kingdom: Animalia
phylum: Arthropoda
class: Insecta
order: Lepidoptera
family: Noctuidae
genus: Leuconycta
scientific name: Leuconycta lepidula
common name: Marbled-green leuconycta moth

────────────────

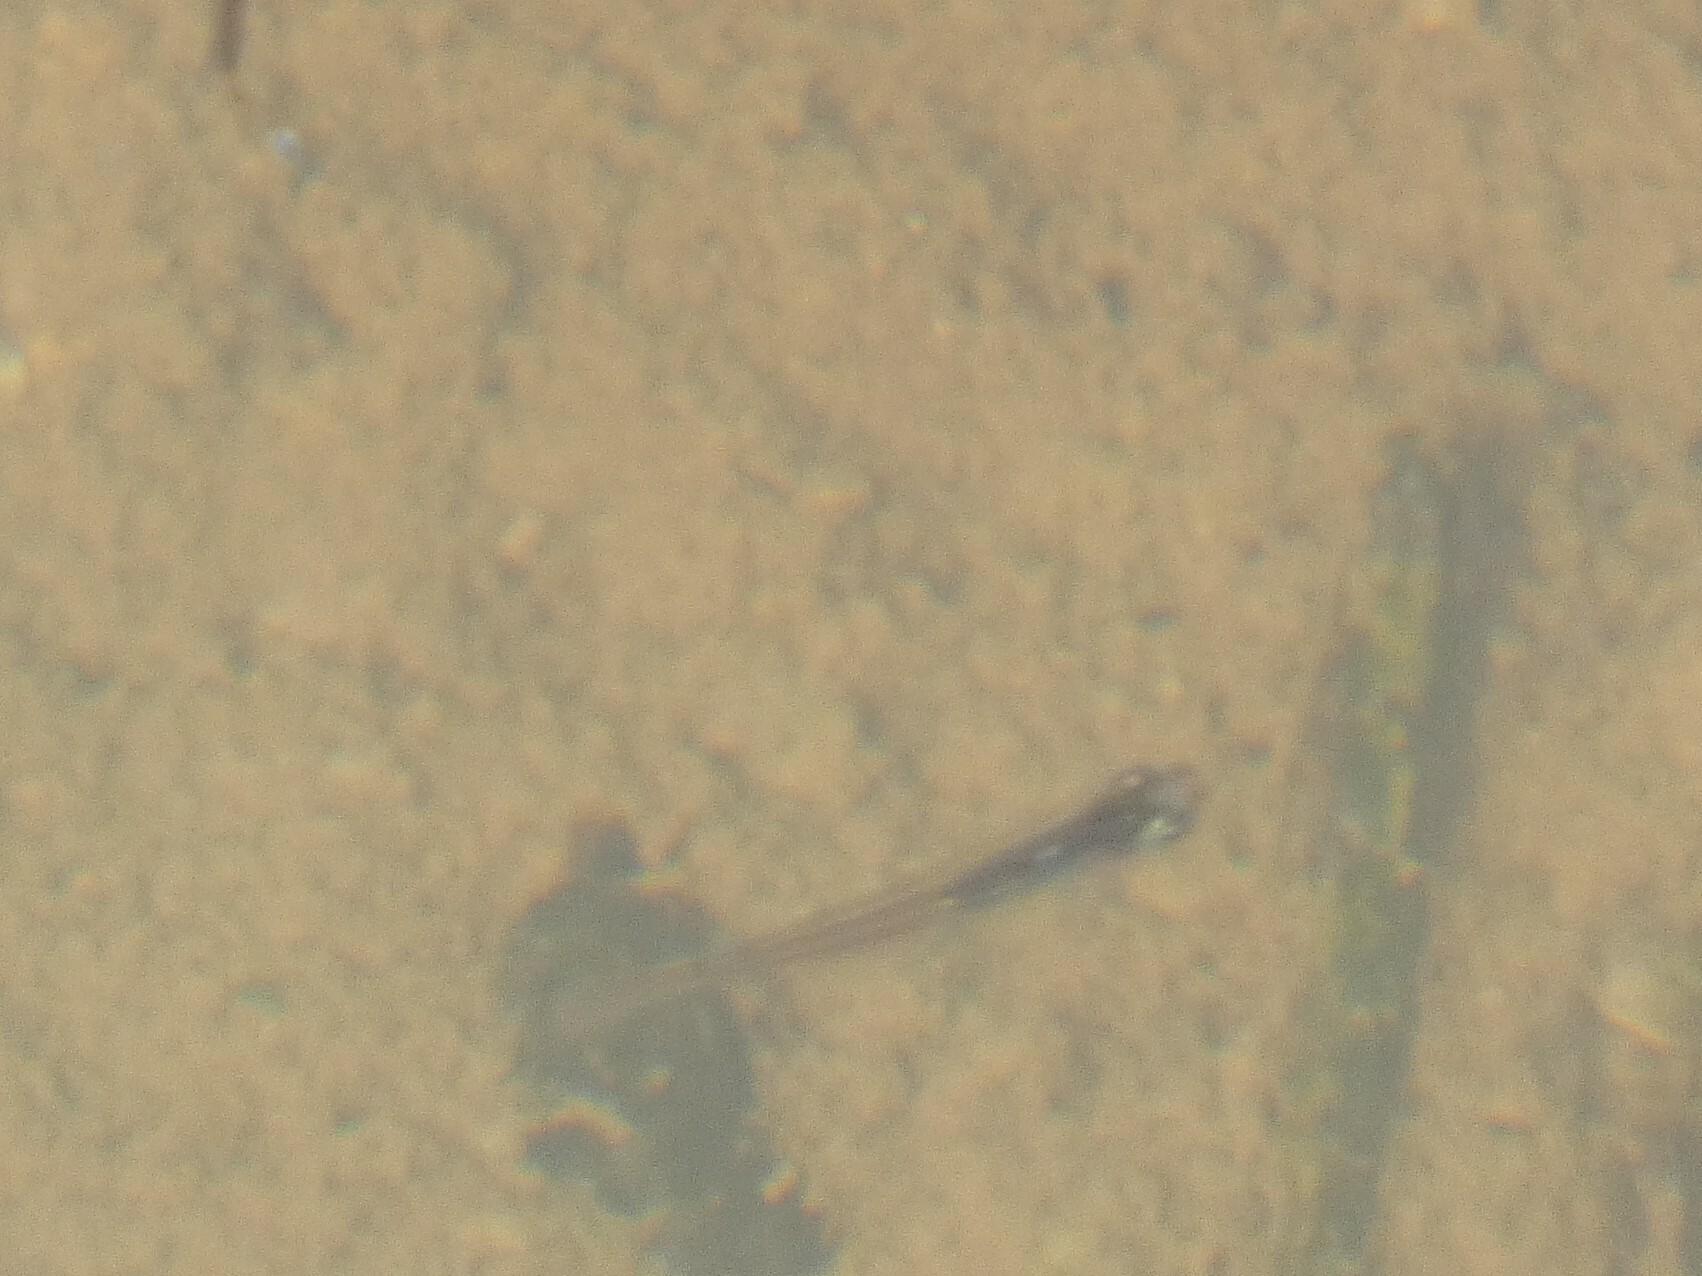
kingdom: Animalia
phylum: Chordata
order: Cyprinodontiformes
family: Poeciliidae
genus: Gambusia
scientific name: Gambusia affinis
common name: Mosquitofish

────────────────

Exercise directions: Please rewrite the part of the records that opens with the line containing "order: Cyprinodontiformes" and closes with the line containing "common name: Mosquitofish" as a JSON list of strings, one string per line, with any blank lines left out.

Solution to the exercise:
[
  "order: Cyprinodontiformes",
  "family: Poeciliidae",
  "genus: Gambusia",
  "scientific name: Gambusia affinis",
  "common name: Mosquitofish"
]